Giants, Brian Daboll, tag, Blake Martinez
Photo Credit: Hannah Ally (JSN)

Separating fact from fiction with Giants

In the last few weeks, there have been so many bold statements about the New York Giants that it’s gotten to the point of lunacy. Most of them have been known to be opinions than facts. Perception has become reality.

In this piece, we are going to cut the fat and bring some normalcy to some of the ridiculous talking points we have been hearing lately.

Daniel Jones is an elite quarterback

Yes, he had a good season, and he was why the Giants beat the Minnesota Vikings in the Wild-Card game, giving the Giants their first playoff win in 11 years. Not even his critics can take that away from him. He orchestrated everything under center like a maestro, passing for 301 yards and two touchdowns in that game.

But to say now he has become an elite quarterback after that playoff win is just stupid talk. It really is. He has ways to go before he can be called elite. He needs a lot of playoff wins. He needs to take the Giants to an NFC Championship Game appearance. He has to be consistently good like Eli Manning was in his career.

The reality is he is still a work in progress. He has made strides to the point he has become an NFL quarterback. The Giants can win with him. But it’s too soon to stay saying he is an elite quarterback.

After a hideous performance against the Philadelphia Eagles in the NFC Divisional Playoffs that resulted in a Giants’ 38-7 loss, in which he was 15-of-27 for 135 yards and no touchdown, this should stop the talk that he is elite.

Brian Daboll is a great coach

The rookie Giants' head coach did a great job this season. He maximized everything out of his roster. He got his team to believe they can win. He had them making the playoffs despite struggling in mid-season. He developed Jones as a quarterback.

But it’s too soon to proclaim him as the next Tom Coughlin.

Remember we hailed Ben McAdoo and the late Jim Fassel after leading the Giants to the playoffs in their first years. McAdoo crashed and burned in his second season which got him fired in midseason, and Fassel never turned out to be a great coach with so many underachieving seasons.

Let’s wait and see what Daboll does in the next few seasons before we can crown him as the next great head coach the Giants ever had. He could be Fassel as in good or he could be McAdoo as a coach who flamed out or he could be Coughlin.

Here’s another thing about Daboll: He is going to have to stop screaming at the refs and at the players as a sideshow every game. That act gets old so fast. He is like Knicks head coach Tom Thibodeau, a raving lunatic who needs to be a sideshow every game.

Brian Daboll is Coach of the Year

He likely is going to win the award because of the Giants’ success. No one saw it coming.

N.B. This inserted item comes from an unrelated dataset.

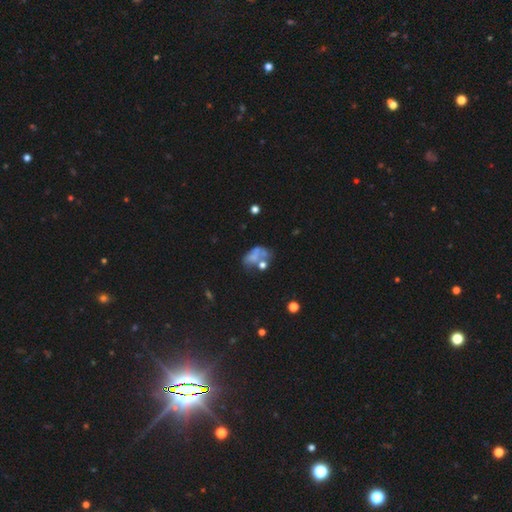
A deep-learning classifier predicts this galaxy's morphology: Overall: smooth (43%; featured or disk 41%). Merging: merger (29%; major disturbance 28%).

But it says here he shouldn’t win the Coach of the Year. Jacksonville Jaguars head coach Doug Pederson is more deserving than Daboll. The Jaguars were 4-8 after a 40-14 loss to the Detroit Lions. It could have been easy for the Jaguars to punt the season right there, but they did something about it by winning five in a row to win the AFC South and the division. That’s what a good coach does in changing the culture after a team that has been so used to losing for a long time. There’s something to be said about that.

Daboll’s team never suffered through adversity at all this season, so it’s hard to give him that award, Remember his team did not lose core players to injury. Coaches such as Lions head coach Dan Campbell and Pederson dealt with adversity, so they deserve more votes than Daboll.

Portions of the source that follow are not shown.